There are many options available to treat arrhythmias, from prescribing medication to undergoing a procedure. These options include:
Antiarrhythmics: a classification of medications that are prescribed to treat cardiac arrhythmias. Antiarrhythmics work in a variety of different ways. They can lower the risk of developing arrhythmias, terminate arrhythmias, lessen the symptoms associated with arrhythmias, or prevent arrhythmias from occurring. Some antiarrhythmics were developed only for this purpose (e.g., amiodarone, sotalol or flecainide). Other cardiac medications work well as antiarrhythmics (e.g., beta-blockers and calcium channel blockers) but are also useful in the treatment of other heart conditions such as angina or high blood pressure.

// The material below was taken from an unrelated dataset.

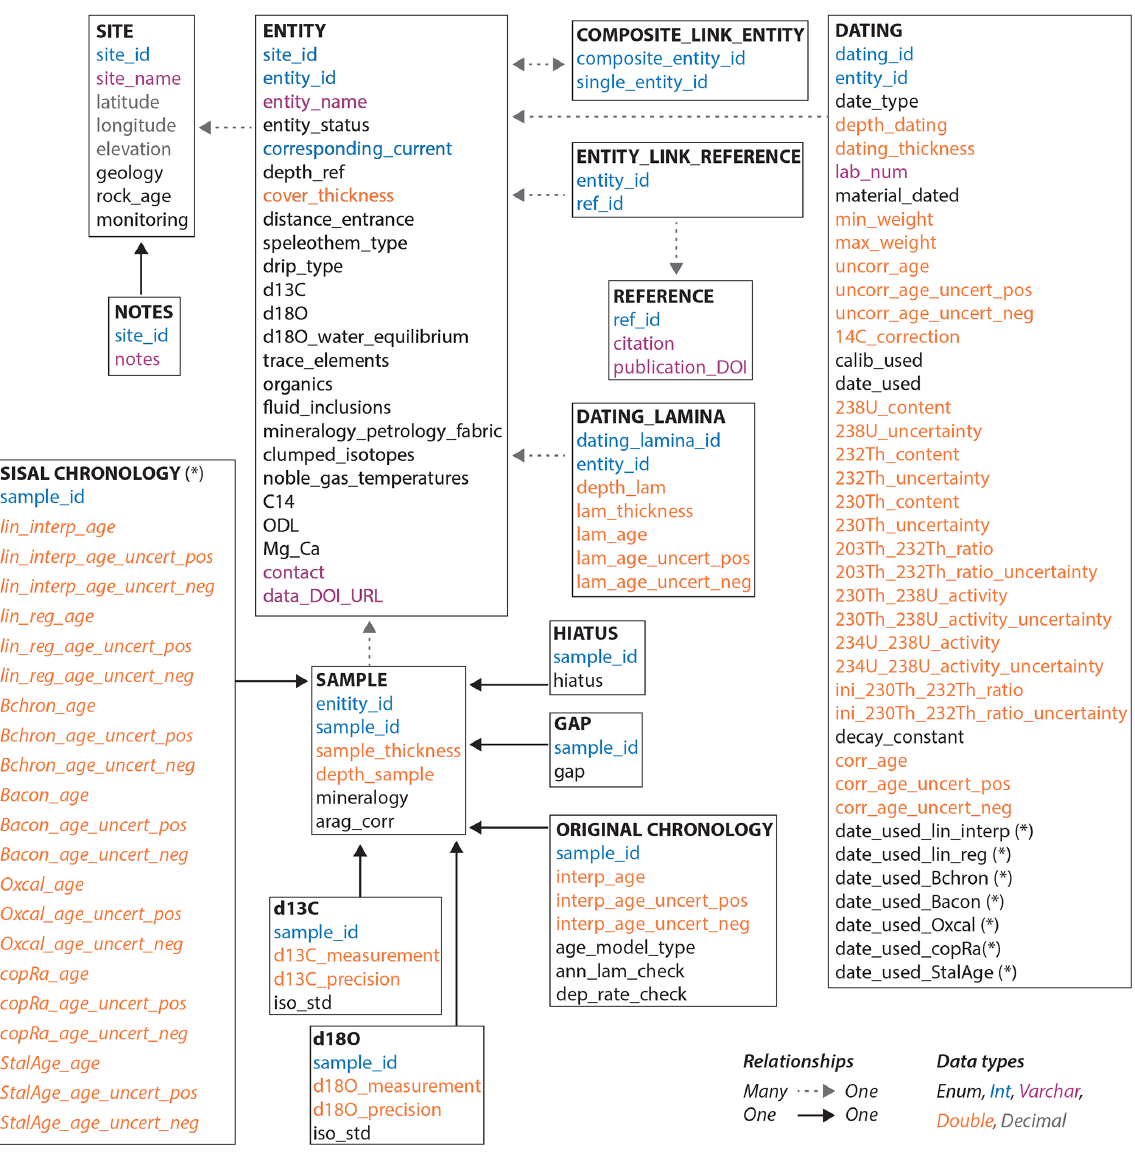
Figure 3. The structure of the SISAL database version 2. Fields and tables marked with (*) refer to new information added to SISALv1b; see Tables 1 and 2 for details. The colours refer to the format of that field: Enum, Int, Varchar, Double or Decimal. More information on the list of predefined menus can be found in Atsawawaranunt et al.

Coumadin®: prescribed for most patients in atrial fibrillation because they have an increased risk of stroke. The risk is increased because with atrial fibrillation, the heart's atria are not squeezing effectively. Consequently, blood tends to "pool" in the atria, which can result in the formation of blood clots. Clots that form in the atria can break loose, travel through the arteries to the brain, resulting in a stroke. Warfarin (Coumadin®) prevents the formation of clots and requires frequent patient follow-up for dose adjustments to prevent hemorrhage complications.